An ADHDer’s motivation deficiency is often attributed to depression, however these aren’t mutually exclusive; someone with ADHD may have depression-like symptoms without having depression at all. This isn’t to say that all people with ADHD do not have depression. In fact, adolescents with ADHD -such as myself- are ten times more likely to develop depression along with other mental illnesses such as anxiety, OCD, etc. (Roth, 2019). Depression, along with ADHD, often manifests itself as unfinished homework and lengthy cat naps. Even worse are the labels assigned to those with ADHD— lazy, self-absorbed, inconsiderate, spoiled, the list goes on. What neurotypical individuals fail to understand is that a lack of task initiation renders me frozen, leaving me stuck laying down in an endless cycle of scrolling through social media for extended periods of time. During this state of paralysis, I am not not enjoying my so-called “laziness.” Contrary to how it appears, my mind is at war with itself. Internally, my brain is screaming at me to get up and be productive to no avail. If I had a penny for everytime I’ve mentally shouted at myself to get up and be productive, I wouldn’t have to worry about student loans. It is because of my absence of motivation that tasks take me three times as long if they get finished at all – putting me at a severe disadvantage when it comes to finishing both long and short-term goals. 


Rejection Sensitive Dysphoria: 

A common symptom of ADHD is RSD, or rejection sensitive dysphoria. Simply put, rejection hurts a whole lot more with ADHD. For a neurotypical person, the anguish from rejection is painful, but short-lived. For someone with ADHD, however, any form of rejection, regardless of how small, feels like the end of the world and can oftentimes manifest as physical pain. For the majority of neurotypicals, a failed test indicates that there’s something to be improved upon, but to me, a failed test means that I’m the most worthless, unintelligent, unsuccessful person in history. The mere idea of “rejection” and the feelings of anguish that inevitably follow, has prevented me from pursuing opportunities if there is the slightest chance of failure. The ideology of “trying again” that has been so heavily ingrained in society, has never resonated with me. From afar, I’ve observed how despite their utter and complete failure, my neurotypical classmates have always managed to get up, dust themselves off, and try again. It’s perplexing and somewhat isolating. For them, the sky’s the limit, meanwhile my phobia of rejection has stopped me from looking up. 


 Looking Past the Diagnosis:

ADHD is a chronic condition and not something easily controlled.

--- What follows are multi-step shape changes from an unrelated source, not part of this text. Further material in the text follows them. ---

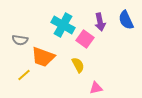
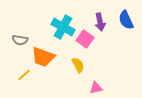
cyan cross: moved 2 px down
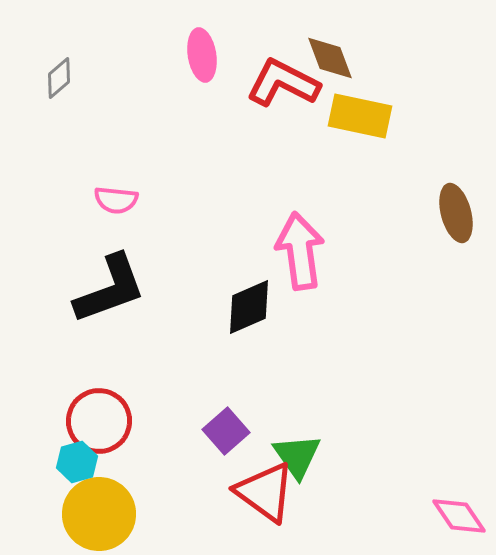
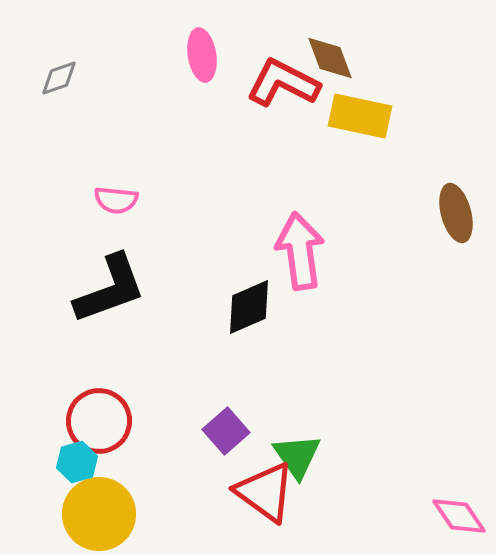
gray diamond: rotated 21 degrees clockwise
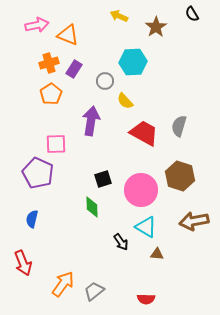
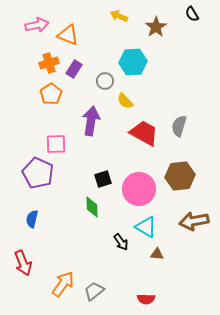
brown hexagon: rotated 24 degrees counterclockwise
pink circle: moved 2 px left, 1 px up
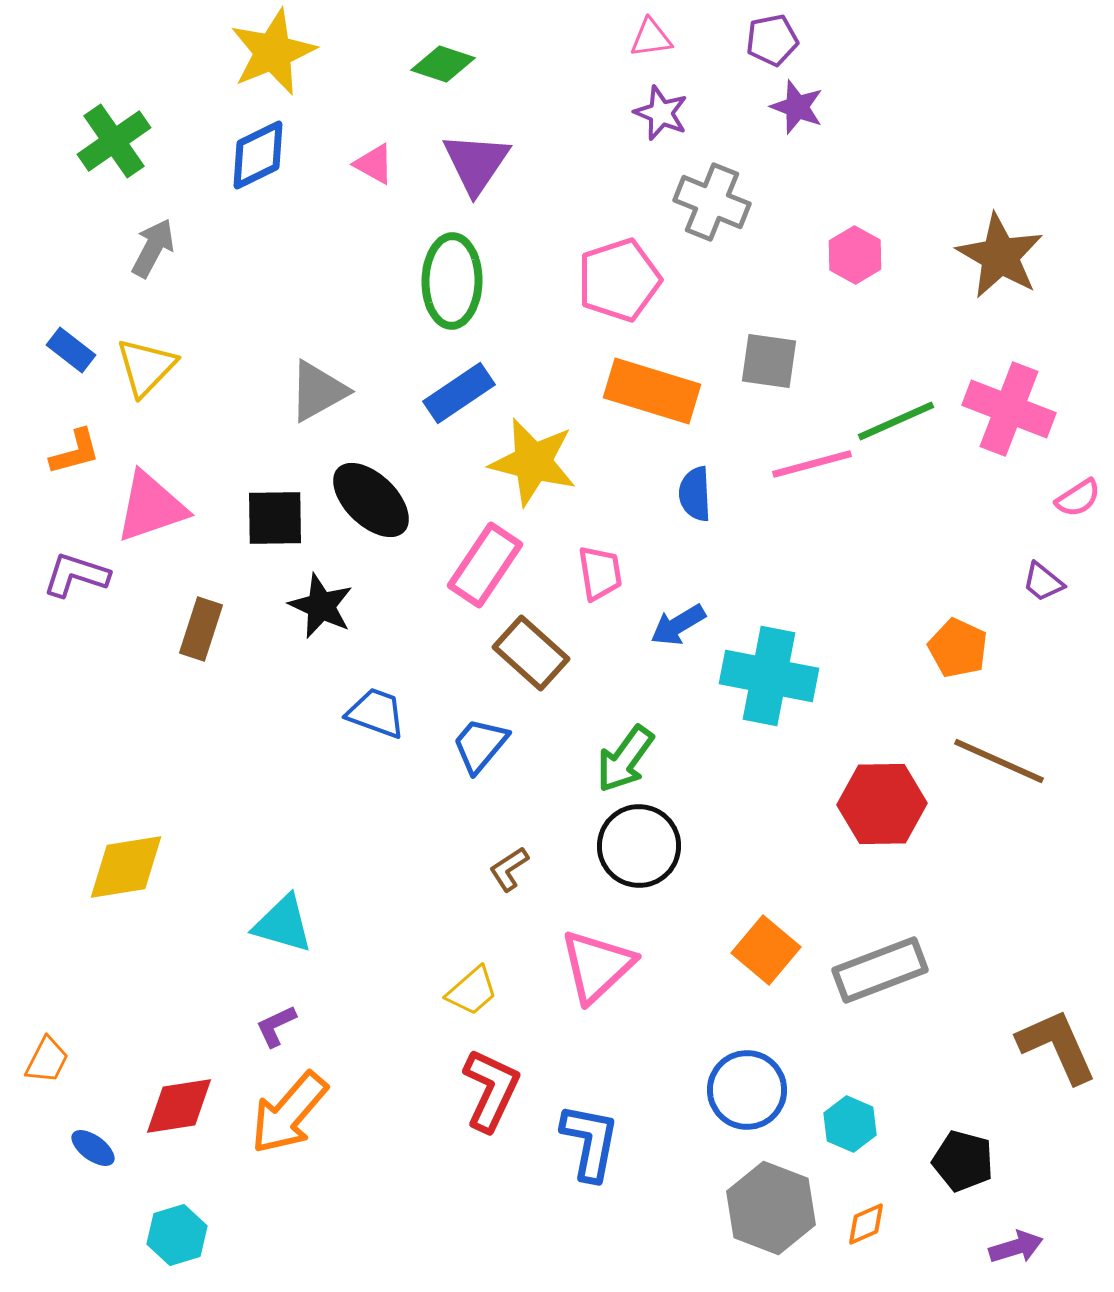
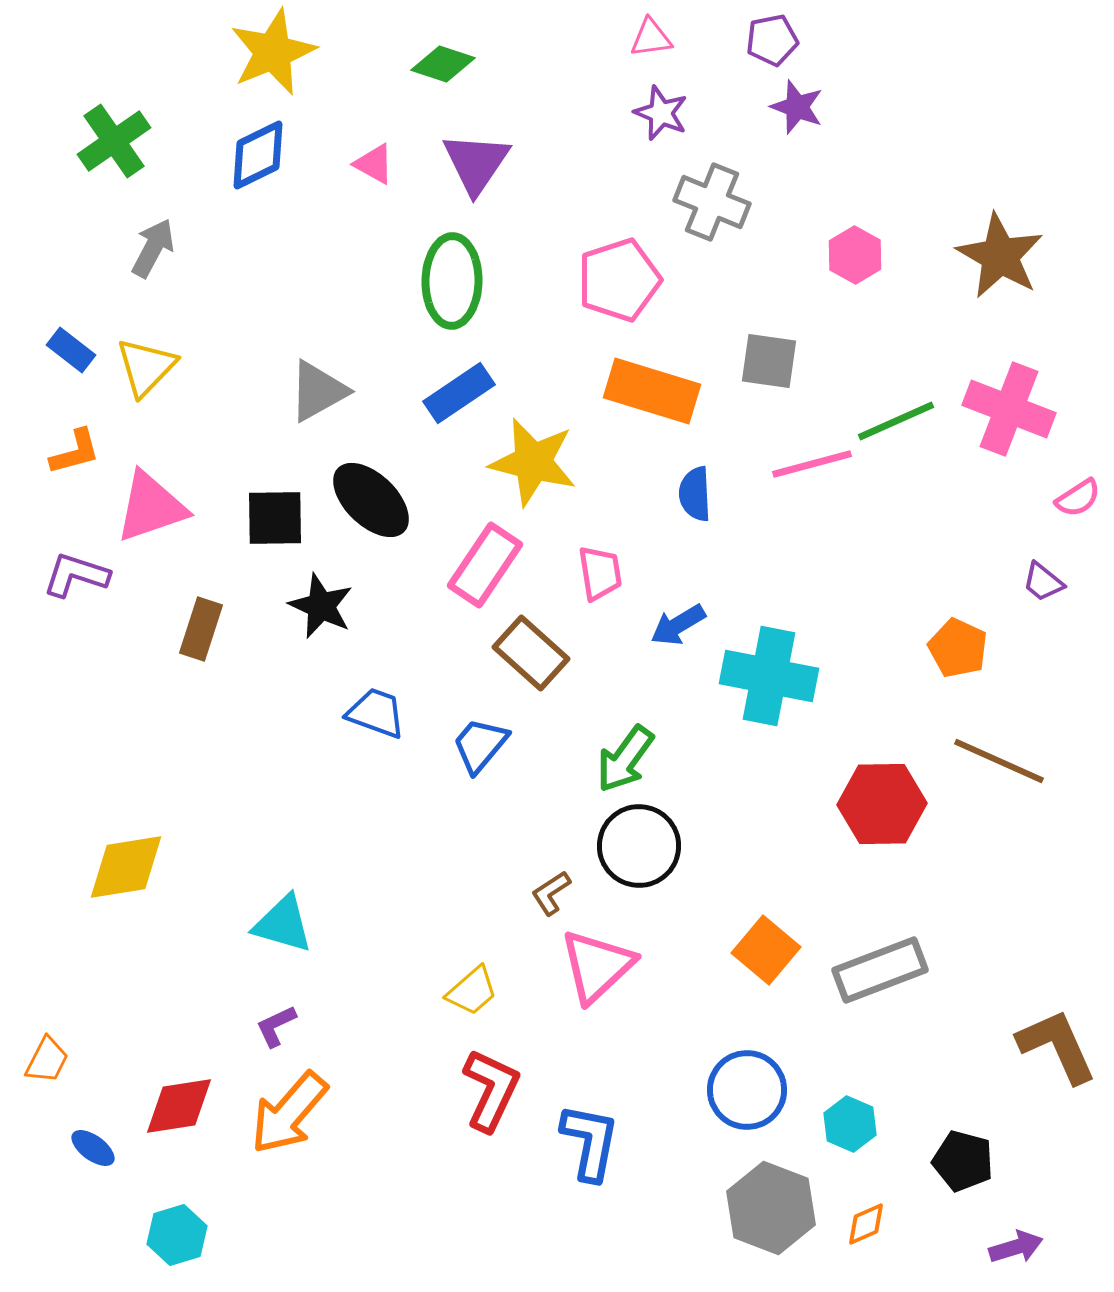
brown L-shape at (509, 869): moved 42 px right, 24 px down
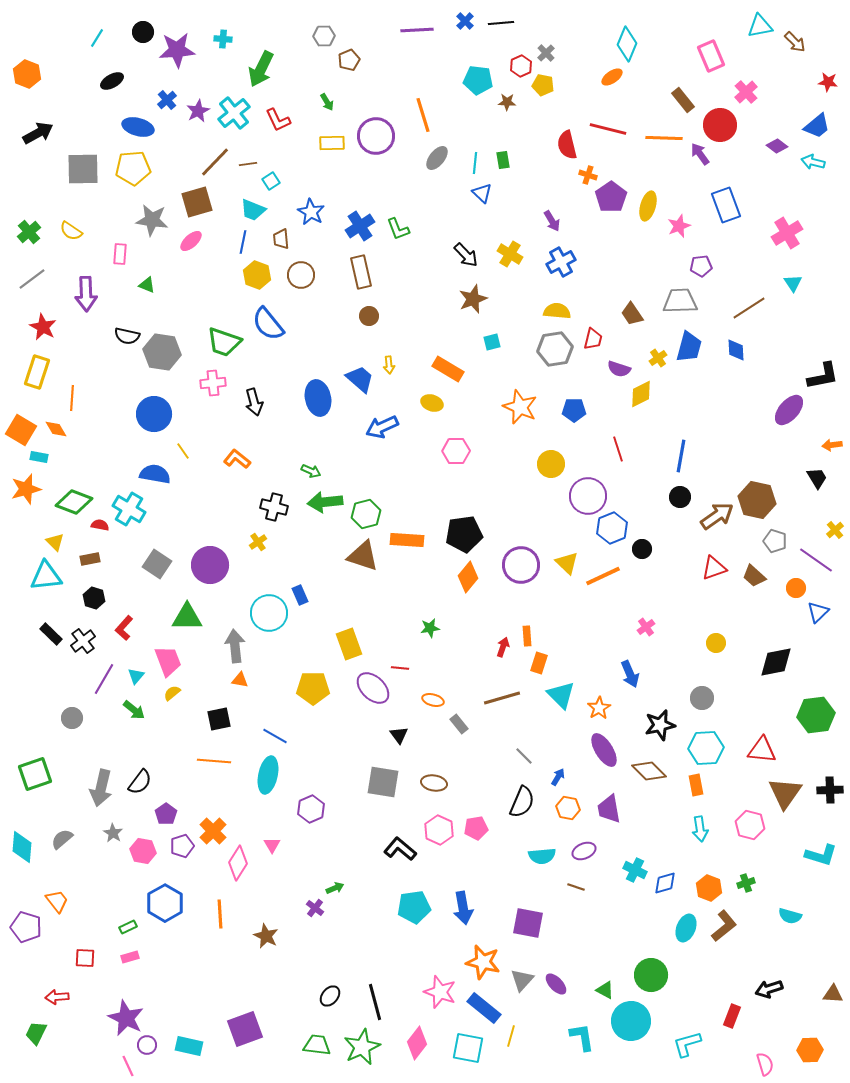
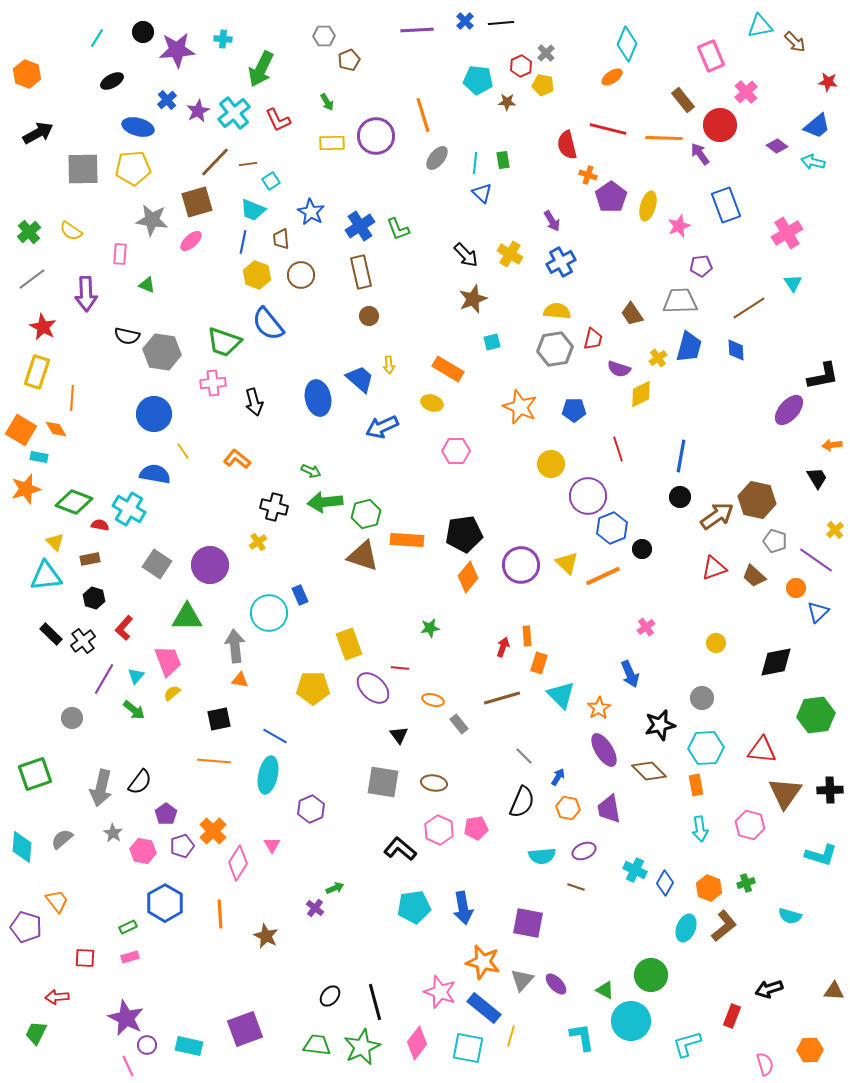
blue diamond at (665, 883): rotated 45 degrees counterclockwise
brown triangle at (833, 994): moved 1 px right, 3 px up
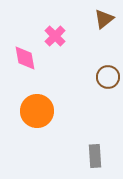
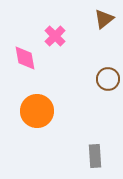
brown circle: moved 2 px down
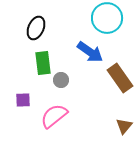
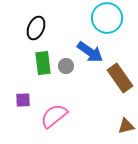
gray circle: moved 5 px right, 14 px up
brown triangle: moved 2 px right; rotated 36 degrees clockwise
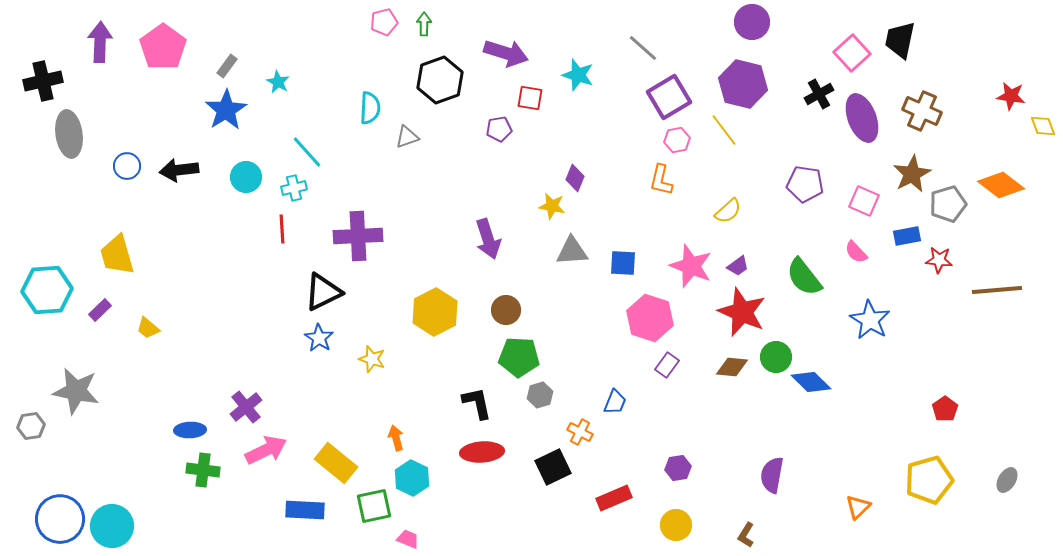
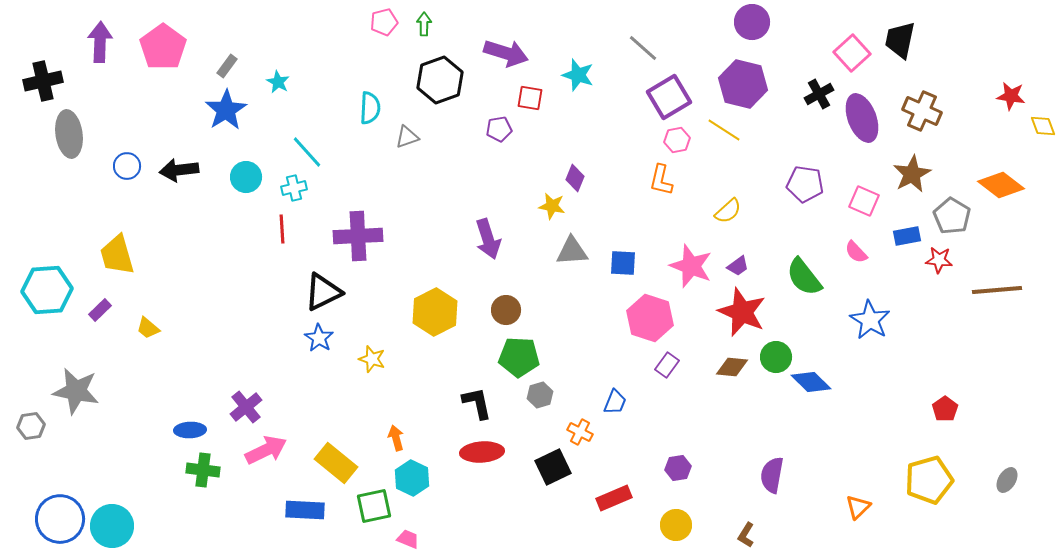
yellow line at (724, 130): rotated 20 degrees counterclockwise
gray pentagon at (948, 204): moved 4 px right, 12 px down; rotated 24 degrees counterclockwise
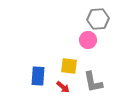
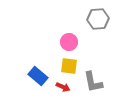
pink circle: moved 19 px left, 2 px down
blue rectangle: rotated 54 degrees counterclockwise
red arrow: rotated 16 degrees counterclockwise
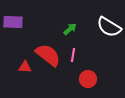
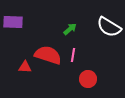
red semicircle: rotated 20 degrees counterclockwise
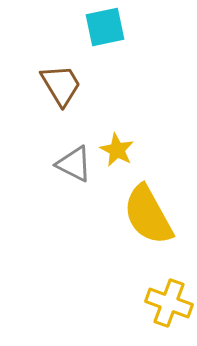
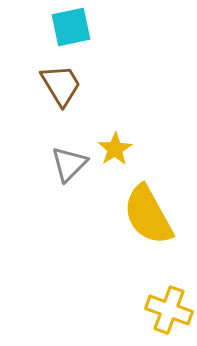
cyan square: moved 34 px left
yellow star: moved 2 px left, 1 px up; rotated 12 degrees clockwise
gray triangle: moved 5 px left; rotated 48 degrees clockwise
yellow cross: moved 7 px down
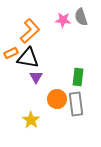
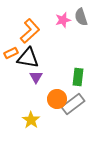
pink star: rotated 21 degrees counterclockwise
gray rectangle: moved 3 px left; rotated 60 degrees clockwise
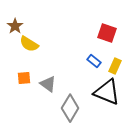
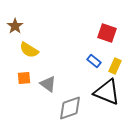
yellow semicircle: moved 6 px down
gray diamond: rotated 40 degrees clockwise
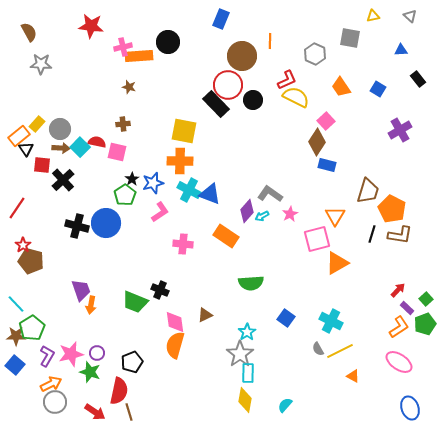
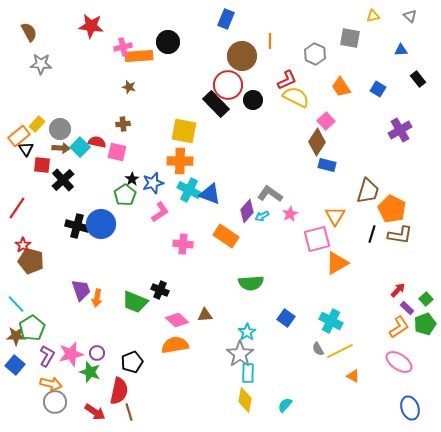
blue rectangle at (221, 19): moved 5 px right
blue circle at (106, 223): moved 5 px left, 1 px down
orange arrow at (91, 305): moved 6 px right, 7 px up
brown triangle at (205, 315): rotated 21 degrees clockwise
pink diamond at (175, 322): moved 2 px right, 2 px up; rotated 40 degrees counterclockwise
orange semicircle at (175, 345): rotated 64 degrees clockwise
orange arrow at (51, 384): rotated 40 degrees clockwise
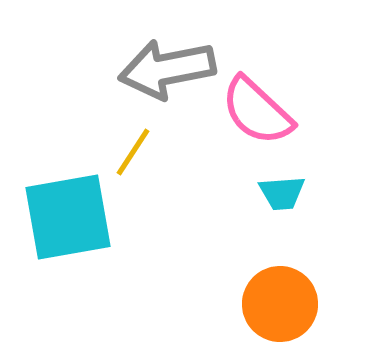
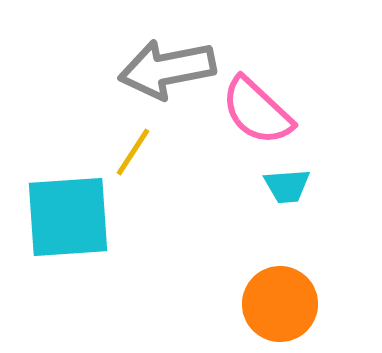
cyan trapezoid: moved 5 px right, 7 px up
cyan square: rotated 6 degrees clockwise
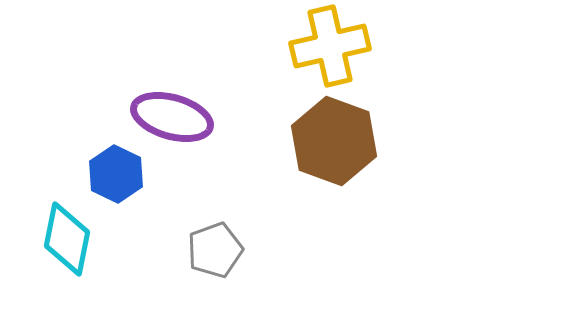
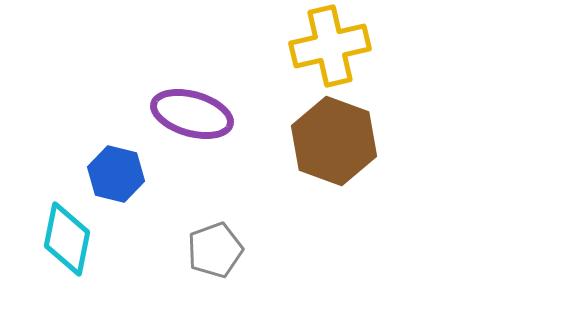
purple ellipse: moved 20 px right, 3 px up
blue hexagon: rotated 12 degrees counterclockwise
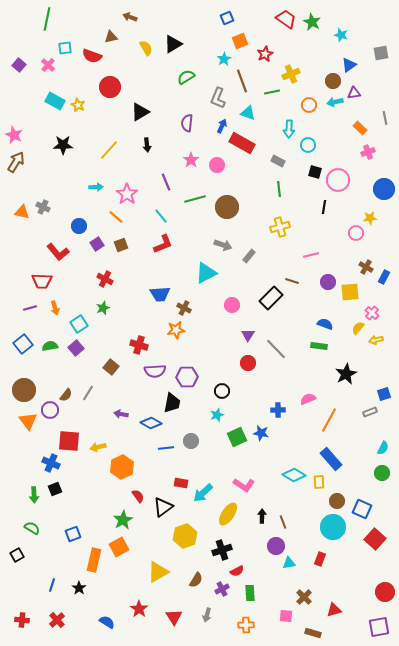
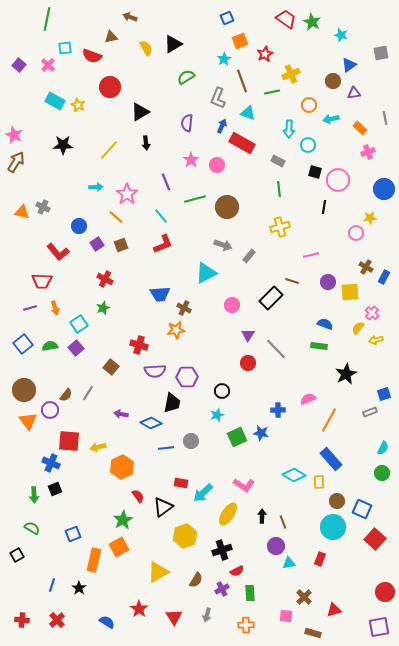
cyan arrow at (335, 102): moved 4 px left, 17 px down
black arrow at (147, 145): moved 1 px left, 2 px up
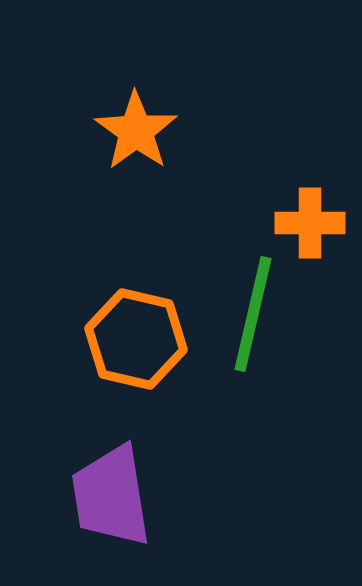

The symptoms previously mentioned that affect my day to day makes being alive incredibly difficult. There are days when I scream into my pillow, condemning God, the universe, fate, or whoever was in control of my genetics, for forcing me to live with ADHD. The realization that I will never be free of my “quirks” haunts me and it saddens me to know that I will never be able to think or act like a “normal” person. Neurotypicals tend to have this optimistic view of ADHD, labeling it as a “super-power,” forgetting its virulence. This viewpoint within itself is a privilege, and actively disregards the struggles that individuals with ADHD face on a daily basis. The lack of understanding from educators, peers, and society in general, only makes things more difficult for those with ADHD.